The Omaha World-Herald this morning reports on Nebraska’s redistricting debate, mostly centering around the Omaha district, the only one that could possibly elect a Democrat Congressman:

State Sen. Scott Lautenbaugh, the main architect of the GOP map, denied that politics played a role, saying he never looked at voter registration numbers. He said his main focus was on keeping the major cities of Sarpy County whole.

His map does that.

State Sen. Heath Mello, a Democrat from South Omaha, said his map tried to maintain as much of the current district as possible. He also said he believes eastern Sarpy County — with its urban feel — has more in common with Omaha.

Mello also denied that he took voter registration numbers into consideration when he drew the map.

“My plan is trying to keep the district looking the same as it is,” Mello said.
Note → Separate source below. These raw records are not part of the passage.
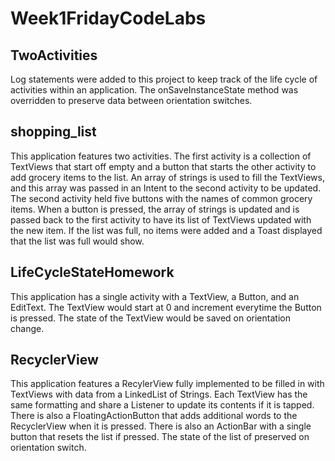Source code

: # Week1FridayCodeLabs

## TwoActivities

Log statements were added to this project to keep track of the life cycle of activities within an application. The onSaveInstanceState method was overridden to preserve data between orientation switches.

## shopping_list

This application features two activities. The first activity is a collection of TextViews that start off empty and a button that starts the other activity to add grocery items to the list.
An array of strings is used to fill the TextViews, and this array was passed in an Intent to the second activity to be updated.
The second activity held five buttons with the names of common grocery items. When a button is pressed, the array of strings is updated and is passed back to the first activity to have its list of TextViews updated with the new item.
If the list was full, no items were added and a Toast displayed that the list was full would show.

## LifeCycleStateHomework

This application has a single activity with a TextView, a Button, and an EditText. The TextView would start at 0 and increment everytime the Button is pressed. The state of the TextView would be saved on orientation change.

## RecyclerView

This application features a RecylerView fully implemented to be filled in with TextViews with data from a LinkedList of Strings. Each TextView has the same formatting and share a Listener to update its contents if it is tapped.
There is also a FloatingActionButton that adds additional words to the RecyclerView when it is pressed. There is also an ActionBar with a single button that resets the list if pressed. The state of the list of preserved on orientation switch.
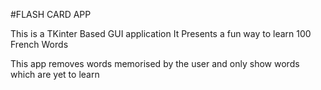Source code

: #FLASH CARD APP

This is a TKinter Based GUI application 
It Presents a fun way to learn 100 French Words

This app removes words memorised by the user 
and only show words which are yet to learn

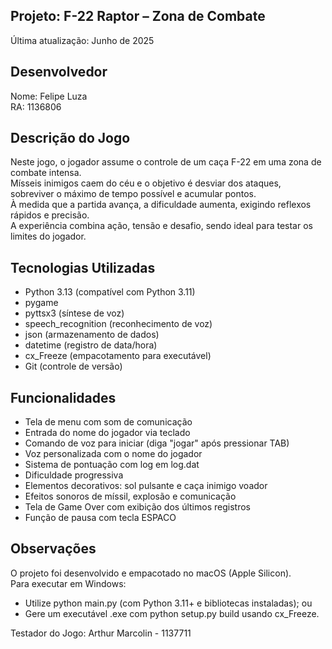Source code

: ## Projeto: F-22 Raptor – Zona de Combate  
Última atualização: Junho de 2025  

## Desenvolvedor  
Nome: Felipe Luza  
RA: 1136806  

## Descrição do Jogo  
Neste jogo, o jogador assume o controle de um caça F-22 em uma zona de combate intensa.  
Mísseis inimigos caem do céu e o objetivo é desviar dos ataques, sobreviver o máximo de tempo possível e acumular pontos.  
À medida que a partida avança, a dificuldade aumenta, exigindo reflexos rápidos e precisão.  
A experiência combina ação, tensão e desafio, sendo ideal para testar os limites do jogador.  

## Tecnologias Utilizadas  
- Python 3.13 (compatível com Python 3.11)  
- pygame  
- pyttsx3 (síntese de voz)  
- speech_recognition (reconhecimento de voz)  
- json (armazenamento de dados)  
- datetime (registro de data/hora)  
- cx_Freeze (empacotamento para executável)  
- Git (controle de versão)  

## Funcionalidades  
- Tela de menu com som de comunicação  
- Entrada do nome do jogador via teclado  
- Comando de voz para iniciar (diga "jogar" após pressionar TAB)  
- Voz personalizada com o nome do jogador  
- Sistema de pontuação com log em log.dat  
- Dificuldade progressiva  
- Elementos decorativos: sol pulsante e caça inimigo voador  
- Efeitos sonoros de míssil, explosão e comunicação  
- Tela de Game Over com exibição dos últimos registros  
- Função de pausa com tecla ESPACO  

## Observações  
O projeto foi desenvolvido e empacotado no macOS (Apple Silicon).  
Para executar em Windows:  
- Utilize python main.py (com Python 3.11+ e bibliotecas instaladas); ou  
- Gere um executável .exe com python setup.py build usando cx_Freeze.

Testador do Jogo: Arthur Marcolin - 1137711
The debate is taking place almost entirely in the context of keeping communities of interest whole and similar to the rest of the district they’ll be a part of.  I can even believe that neither senator (welcome to Nebraska’s unicam, where all legislators are senators) looked at the registration numbers, but only because they didn’t have to.  Any politician assigned the task would know which parts of which counties are home ground and which are hostile territory.

The debate on the Democrat side the other night took place almost entirely in terms of “competitiveness,” which as Sen. Lundberg pointed out, really does mean gerrymandering.  The Republicans eventually forced the Democrats to at least acknowledge the presence of other considerations, like communities of interest (or community of interests, if you’re Sen. Carroll), but that was after the Dems had decided to commit legicide on their own bill.

Nebraska is different in that it’s more heavily tilted to one party, and the population centers are fewer in number.  Nevertheless, the Dems would love to find a way to capture CD-2 if they could, and Nebraska’s electoral votes are also based on how congressional districts vote, so it’s not as though nobody cares.

Redistricting, to adapt a phrase from Milton Friedman, is everywhere, at all times, a partisan process.  But there’s no reason that the parties can’t at least deal with how the districts will affect policy, rather than just elections.